(Transcribed page contents)
== == ==

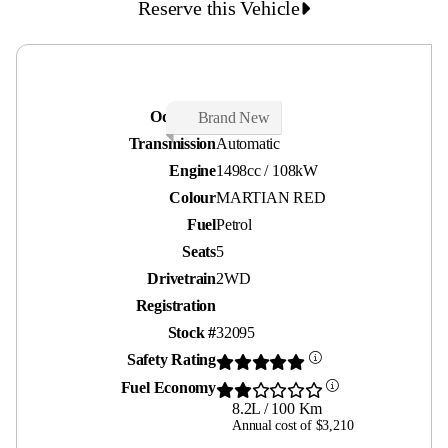
Reserve this Vehicle
Odometer
21 kms
Brand New
Transmission
Automatic
Engine
1498cc / 108kW
Colour
MARTIAN RED
Fuel
Petrol
Seats
5
Drivetrain
2WD
Registration
Stock #
32095
Safety Rating
Fuel Economy
8.2L / 100 Km
Annual cost of $3,210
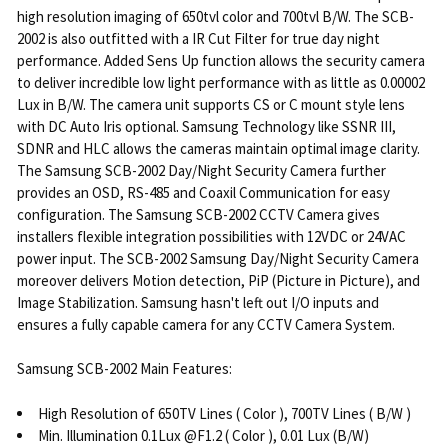
high resolution imaging of 650tvl color and 700tvl B/W. The SCB-
2002 is also outfitted with a IR Cut Filter for true day night
performance. Added Sens Up function allows the security camera
to deliver incredible low light performance with as little as 0.00002
Lux in B/W. The camera unit supports CS or C mount style lens
with DC Auto Iris optional. Samsung Technology like SSNR III,
SDNR and HLC allows the cameras maintain optimal image clarity.
The Samsung SCB-2002 Day/Night Security Camera further
provides an OSD, RS-485 and Coaxil Communication for easy
configuration. The Samsung SCB-2002 CCTV Camera gives
installers flexible integration possibilities with 12VDC or 24VAC
power input. The SCB-2002 Samsung Day/Night Security Camera
moreover delivers Motion detection, PiP (Picture in Picture), and
Image Stabilization. Samsung hasn't left out I/O inputs and
ensures a fully capable camera for any CCTV Camera System.
Samsung SCB-2002 Main Features:
High Resolution of 650TV Lines ( Color ), 700TV Lines ( B/W )
Min. Illumination 0.1Lux @F1.2 ( Color ), 0.01 Lux (B/W)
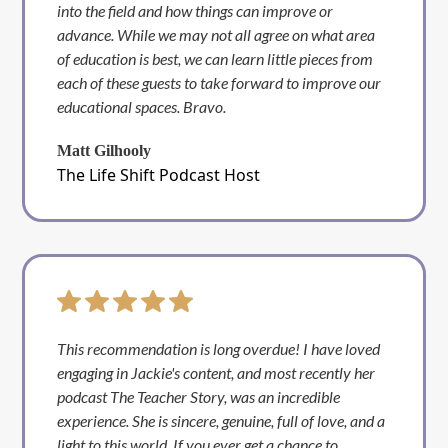
into the field and how things can improve or
advance. While we may not all agree on what area
of education is best, we can learn little pieces from
each of these guests to take forward to improve our
educational spaces. Bravo.
Matt Gilhooly
The Life Shift Podcast Host
This recommendation is long overdue! I have loved
engaging in Jackie's content, and most recently her
podcast The Teacher Story, was an incredible
experience. She is sincere, genuine, full of love, and a
light to this world. If you ever get a chance to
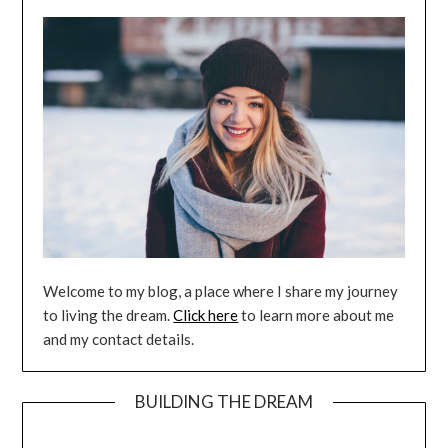
Welcome to my blog, a place where I share my journey
to living the dream.
Click here
to learn more about me
and my contact details.
BUILDING THE DREAM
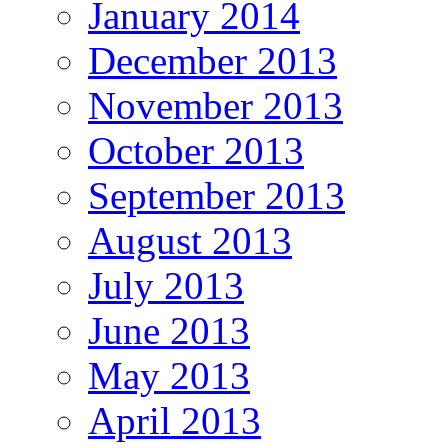
January 2014
December 2013
November 2013
October 2013
September 2013
August 2013
July 2013
June 2013
May 2013
April 2013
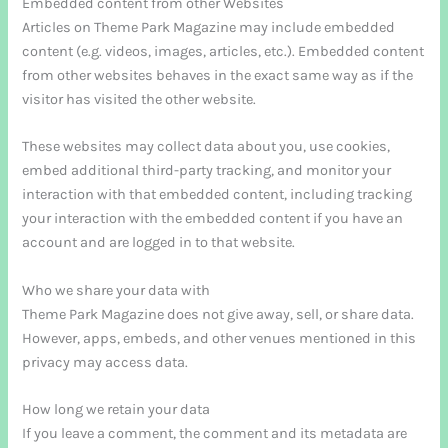
Embedded content from other Websites
Articles on Theme Park Magazine may include embedded
content (e.g. videos, images, articles, etc.). Embedded content
from other websites behaves in the exact same way as if the
visitor has visited the other website.
These websites may collect data about you, use cookies,
embed additional third-party tracking, and monitor your
interaction with that embedded content, including tracking
your interaction with the embedded content if you have an
account and are logged in to that website.
Who we share your data with
Theme Park Magazine does not give away, sell, or share data.
However, apps, embeds, and other venues mentioned in this
privacy may access data.
How long we retain your data
If you leave a comment, the comment and its metadata are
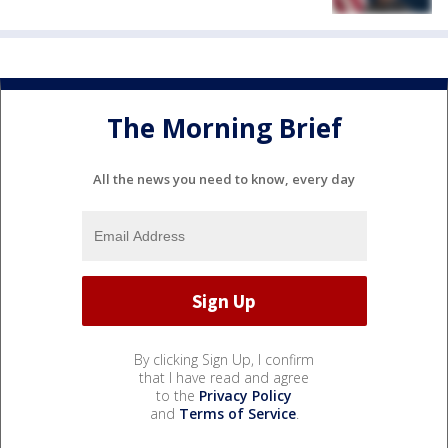
The Morning Brief
All the news you need to know, every day
By clicking Sign Up, I confirm
that I have read and agree
to the
Privacy Policy
and
Terms of Service
.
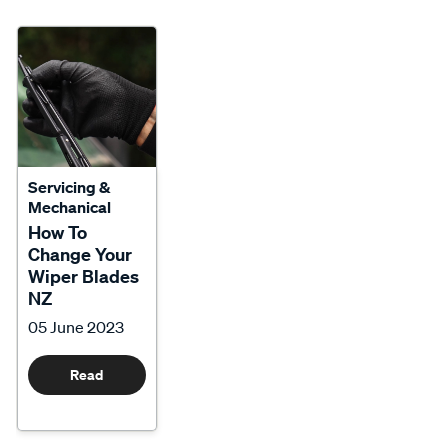
Servicing &
Mechanical
How To
Change Your
Wiper Blades
NZ
05 June 2023
Read
More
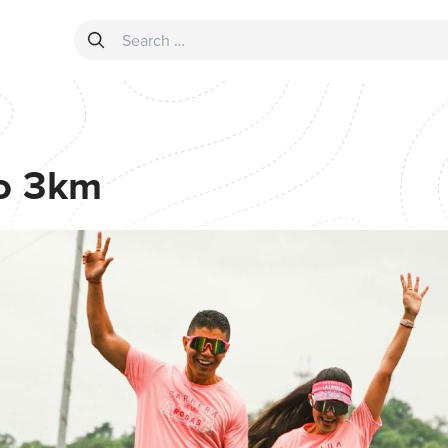
Search for:
o 3km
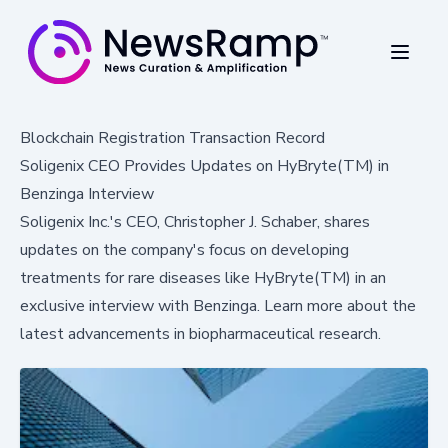
Blockchain Registration Transaction Record
Soligenix CEO Provides Updates on HyBryte(TM) in
Benzinga Interview
Soligenix Inc.'s CEO, Christopher J. Schaber, shares
updates on the company's focus on developing
treatments for rare diseases like HyBryte(TM) in an
exclusive interview with Benzinga. Learn more about the
latest advancements in biopharmaceutical research.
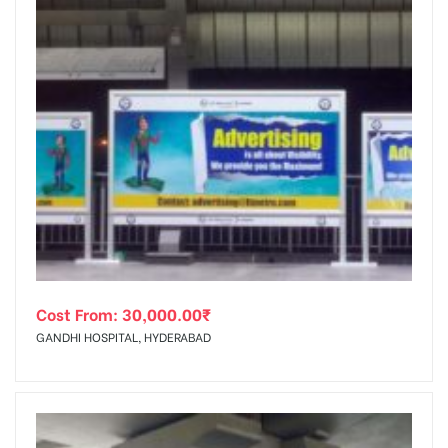
Cost From:
30,000.00
₹
GANDHI HOSPITAL, HYDERABAD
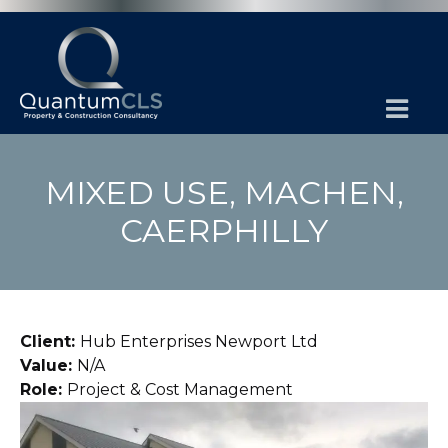
MIXED USE, MACHEN,
CAERPHILLY
Client:
Hub Enterprises Newport Ltd
Value:
N/A
Role:
Project & Cost Management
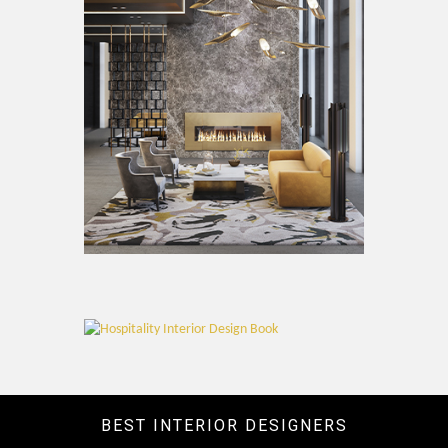
BEST INTERIOR DESIGNERS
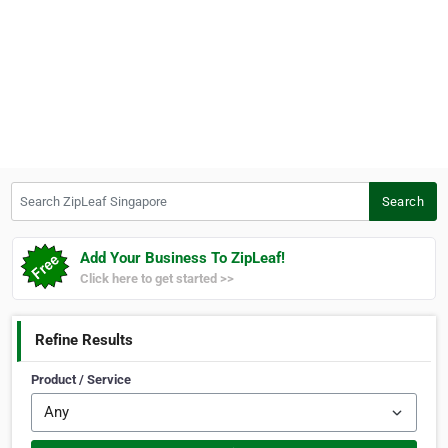
Search ZipLeaf Singapore
Search
Add Your Business To ZipLeaf!
Click here to get started >>
Refine Results
Product / Service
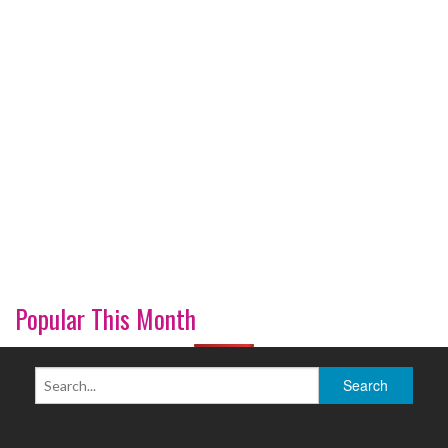
Popular This Month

== == ==

What the exercise asks:
No pictures belong in the copy. Repeat the entries exactly.

Reply:
Reserve this Vehicle
Odometer
21 kms
Brand New
Transmission
Automatic
Engine
1498cc / 108kW
Colour
MARTIAN RED
Fuel
Petrol
Seats
5
Drivetrain
2WD
Registration
Stock #
32095
Safety Rating
Fuel Economy
8.2L / 100 Km
Annual cost of $3,210
high resolution imaging of 650tvl color and 700tvl B/W. The SCB-
2002 is also outfitted with a IR Cut Filter for true day night
performance. Added Sens Up function allows the security camera
to deliver incredible low light performance with as little as 0.00002
Lux in B/W. The camera unit supports CS or C mount style lens
with DC Auto Iris optional. Samsung Technology like SSNR III,
SDNR and HLC allows the cameras maintain optimal image clarity.
The Samsung SCB-2002 Day/Night Security Camera further
provides an OSD, RS-485 and Coaxil Communication for easy
configuration. The Samsung SCB-2002 CCTV Camera gives
installers flexible integration possibilities with 12VDC or 24VAC
power input. The SCB-2002 Samsung Day/Night Security Camera
moreover delivers Motion detection, PiP (Picture in Picture), and
Image Stabilization. Samsung hasn't left out I/O inputs and
ensures a fully capable camera for any CCTV Camera System.
Samsung SCB-2002 Main Features:
High Resolution of 650TV Lines ( Color ), 700TV Lines ( B/W )
Min. Illumination 0.1Lux @F1.2 ( Color ), 0.01 Lux (B/W)
into the field and how things can improve or
advance. While we may not all agree on what area
of education is best, we can learn little pieces from
each of these guests to take forward to improve our
educational spaces. Bravo.
Matt Gilhooly
The Life Shift Podcast Host
This recommendation is long overdue! I have loved
engaging in Jackie's content, and most recently her
podcast The Teacher Story, was an incredible
experience. She is sincere, genuine, full of love, and a
light to this world. If you ever get a chance to
Welcome to my blog, a place where I share my journey
to living the dream.
Click here
to learn more about me
and my contact details.
BUILDING THE DREAM
January 2014
December 2013
November 2013
October 2013
September 2013
August 2013
July 2013
June 2013
May 2013
April 2013
Embedded content from other Websites
Articles on Theme Park Magazine may include embedded
content (e.g. videos, images, articles, etc.). Embedded content
from other websites behaves in the exact same way as if the
visitor has visited the other website.
These websites may collect data about you, use cookies,
embed additional third-party tracking, and monitor your
interaction with that embedded content, including tracking
your interaction with the embedded content if you have an
account and are logged in to that website.
Who we share your data with
Theme Park Magazine does not give away, sell, or share data.
However, apps, embeds, and other venues mentioned in this
privacy may access data.
How long we retain your data
If you leave a comment, the comment and its metadata are
The Morning Brief
All the news you need to know, every day
By clicking Sign Up, I confirm
that I have read and agree
to the
Privacy Policy
and
Terms of Service
.
Servicing &
Mechanical
How To
Change Your
Wiper Blades
NZ
05 June 2023
Read
More
Search for:
o 3km
Blockchain Registration Transaction Record
Soligenix CEO Provides Updates on HyBryte(TM) in
Benzinga Interview
Soligenix Inc.'s CEO, Christopher J. Schaber, shares
updates on the company's focus on developing
treatments for rare diseases like HyBryte(TM) in an
exclusive interview with Benzinga. Learn more about the
latest advancements in biopharmaceutical research.
Cost From:
30,000.00
₹
GANDHI HOSPITAL, HYDERABAD
MIXED USE, MACHEN,
CAERPHILLY
Client:
Hub Enterprises Newport Ltd
Value:
N/A
Role:
Project & Cost Management
BEST INTERIOR DESIGNERS
Search ZipLeaf Singapore
Search
Add Your Business To ZipLeaf!
Click here to get started >>
Refine Results
Product / Service
Popular This Month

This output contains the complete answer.